Where does the word "även" occur in the data below? Copy each line that holds it.

(Page-level text extractions)

%%

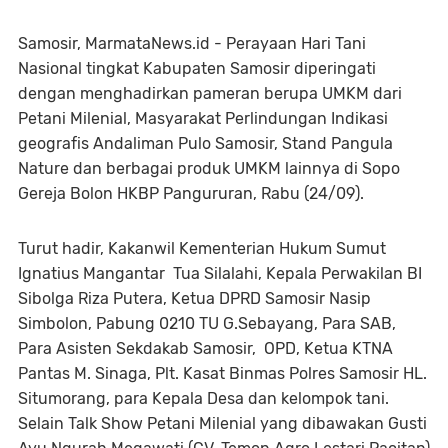
Samosir, MarmataNews.id - Perayaan Hari Tani
Nasional tingkat Kabupaten Samosir diperingati
dengan menghadirkan pameran berupa UMKM dari
Petani Milenial, Masyarakat Perlindungan Indikasi
geografis Andaliman Pulo Samosir, Stand Pangula
Nature dan berbagai produk UMKM lainnya di Sopo
Gereja Bolon HKBP Pangururan, Rabu (24/09).
Turut hadir, Kakanwil Kementerian Hukum Sumut
Ignatius Mangantar Tua Silalahi, Kepala Perwakilan BI
Sibolga Riza Putera, Ketua DPRD Samosir Nasip
Simbolon, Pabung 0210 TU G.Sebayang, Para SAB,
Para Asisten Sekdakab Samosir, OPD, Ketua KTNA
Pantas M. Sinaga, Plt. Kasat Binmas Polres Samosir HL.
Situmorang, para Kepala Desa dan kelompok tani.
Selain Talk Show Petani Milenial yang dibawakan Gusti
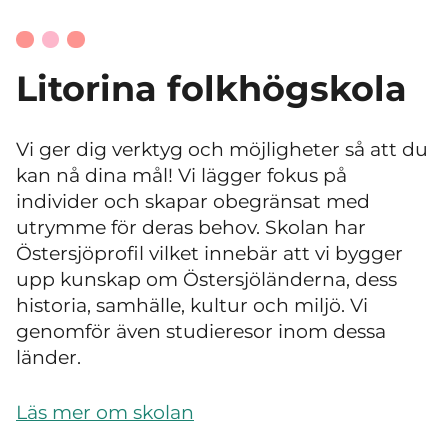
Litorina folkhögskola
Vi ger dig verktyg och möjligheter så att du
kan nå dina mål! Vi lägger fokus på
individer och skapar obegränsat med
utrymme för deras behov. Skolan har
Östersjöprofil vilket innebär att vi bygger
upp kunskap om Östersjöländerna, dess
historia, samhälle, kultur och miljö. Vi
genomför även studieresor inom dessa
länder.
Läs mer om skolan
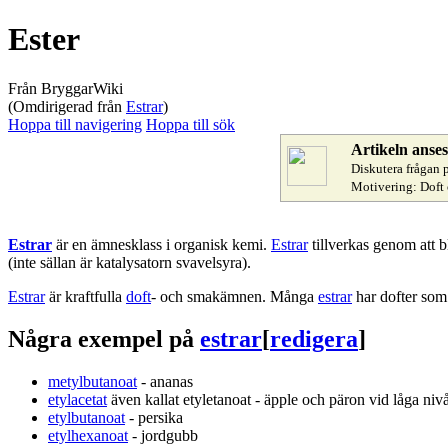
Ester
Från BryggarWiki
(Omdirigerad från
Estrar
)
Hoppa till navigering
Hoppa till sök
Artikeln anse
Diskutera frågan 
Motivering: Doft
Estrar
är en ämnesklass i organisk kemi.
Estrar
tillverkas genom att 
(inte sällan är katalysatorn svavelsyra).
Estrar
är kraftfulla
doft
- och smakämnen. Många
estrar
har dofter som
Några exempel på
estrar
[
redigera
]
metylbutanoat
- ananas
etylacetat
även kallat etyletanoat - äpple och päron vid låga niv
etylbutanoat
- persika
etylhexanoat
- jordgubb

%%

**ANSWER TO THIS TASK**
genomför även studieresor inom dessa
även kallat etyletanoat - äpple och päron vid låga niv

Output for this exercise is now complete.